The concert began with sunrise, in the gentle rising warmth of the Prelude to Mussorgsky’s opera Khovanshchina. In his orchestration, Shostakovitch set the music with delicacy, and the orchestra’s playing spun into bright, grainy threads. The performance was pictorial and lovely, the warmth of the music-making ablating the morning mist, until only a trace of gold lingered in the air.

Masaot, a kaleidoscopic and abstract narrative, begins in similar fashion, with the suspended quiet of morning. But it also begins with history. It’s conception comes out of a powerful dream that Neuwirth had: set alongside the Danube, she dreamt that her grandfather, whom she never knew, played her a series of songs on a tape recorder that told the story of his life and what he saw as his place outside society.

By stitching together fragments of songs and other music, Neuwirth reflects personal experience as well as her place in the rippling stream of classical music. Masaot starts with long string harmonics patterned after the opening of Mahler’s First Symphony, the first image in a mise-en-abîme reflecting through the past and future of classical music.

The piece is a dazzling riot of sound stitched together by the abstracted flow of the Danube, a blend of Ligeti’s “cloud” style with the aural jump-cuts of Ives or John Zorn. Neuwirth’s voice combines the reveries of the former with the agility of the latter, and she has a sense of both wit and personal tenderness that communicates on a direct and intuitive level. Masaot touches something deep in the mind and the heart.

There is a pendulum pulse running underneath everything, and stretches where the orchestra takes on the mechanical characteristics of the metronomes, which are heard by themselves in two interludes. And there are wonderful songs; waltzes, marches, fanfares, rollicking shtetl music, chiming clocks, Mahlerian cowbells. The VPO played with great energy, and each section seemed to relish their chance to rise out of the overall textures.
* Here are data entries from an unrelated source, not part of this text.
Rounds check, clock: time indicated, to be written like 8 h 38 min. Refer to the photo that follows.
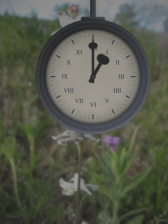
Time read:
1 h 00 min
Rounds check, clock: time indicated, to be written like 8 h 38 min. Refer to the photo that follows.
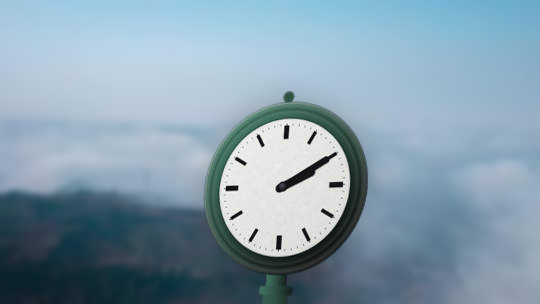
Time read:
2 h 10 min
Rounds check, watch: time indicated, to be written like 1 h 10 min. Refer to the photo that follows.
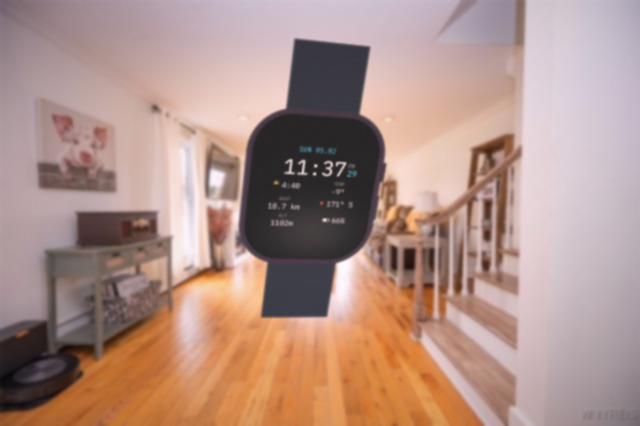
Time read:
11 h 37 min
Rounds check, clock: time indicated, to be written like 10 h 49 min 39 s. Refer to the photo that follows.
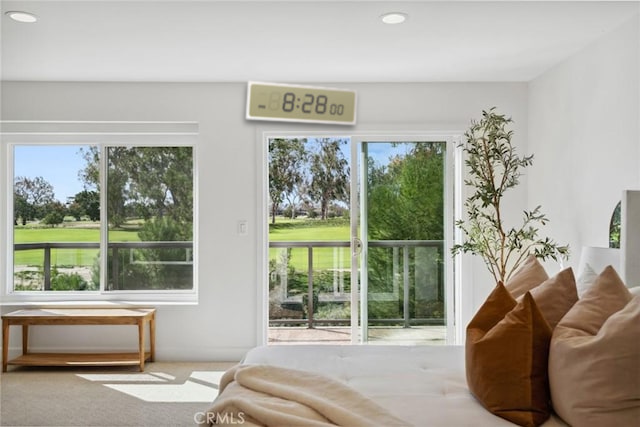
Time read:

For the second half, the orchestra played selections from Götterdämmerung; “Dawn and Siegfried’s Rhine Journey,” “Siegfried’s Death and Funeral Music,” and the opera’s final Immolation scene, with soprano Heidi Melton singing Bünnhilde.
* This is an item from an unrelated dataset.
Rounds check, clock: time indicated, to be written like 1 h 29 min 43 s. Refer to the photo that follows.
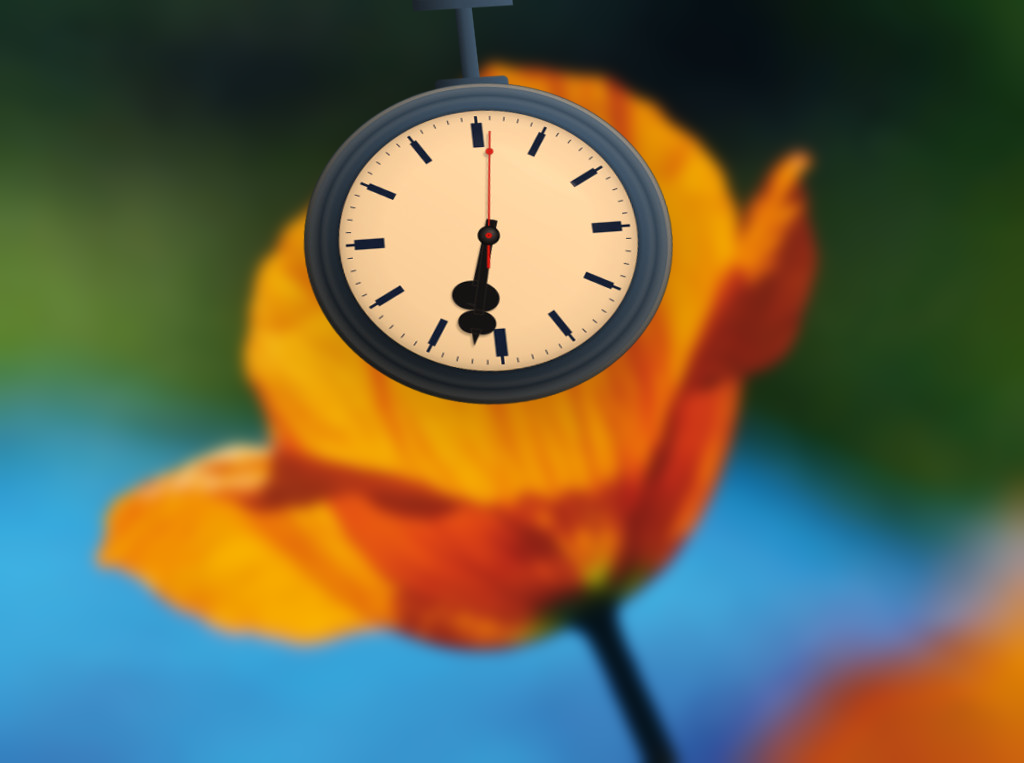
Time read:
6 h 32 min 01 s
Wagner’s sunrise is heavier than Mussorgsky’s and Gergiev’s handling of it was massive—the sun as a glowing anvil. The performance veered over into mannerism, and the playing had several static moments. The strength of Gergiev’s deliberate approach came out in the grand satisfaction of the fanfare that announces the fullness of day.

That deliberateness was also ideal for the intense drama of the Funeral Music. Rather than a rush of notes, the opening viola phrase was marked out, giving the music a somber ceremony. Cracking sounds of low brass and bass together were spine-tingling.

Melton, who was outstanding singing Brünnhilde alongside Eric Owen’s Wotan with the New York Philharmonic in January, was superb again. She sang with a ringing, vibrant tone, and a way of phrasing that was natural and ideal. Her characterization was full of human, rather than grandiose, dignity.

The orchestra’s accompaniment was effortlessly driving, with a lush sound. The quality of the brass in the VPO is notable, and their sound was particularly warm and rich. The final chord hung in the air gloriously.

Valery Gergiev leads the Vienna Philharmonic in Wagner’s Prelude and Good Friday Music from Parsifal, and Tchaikovsky’s Manfred Symphony at Carnegie Hall, Sunday, 2 p.m.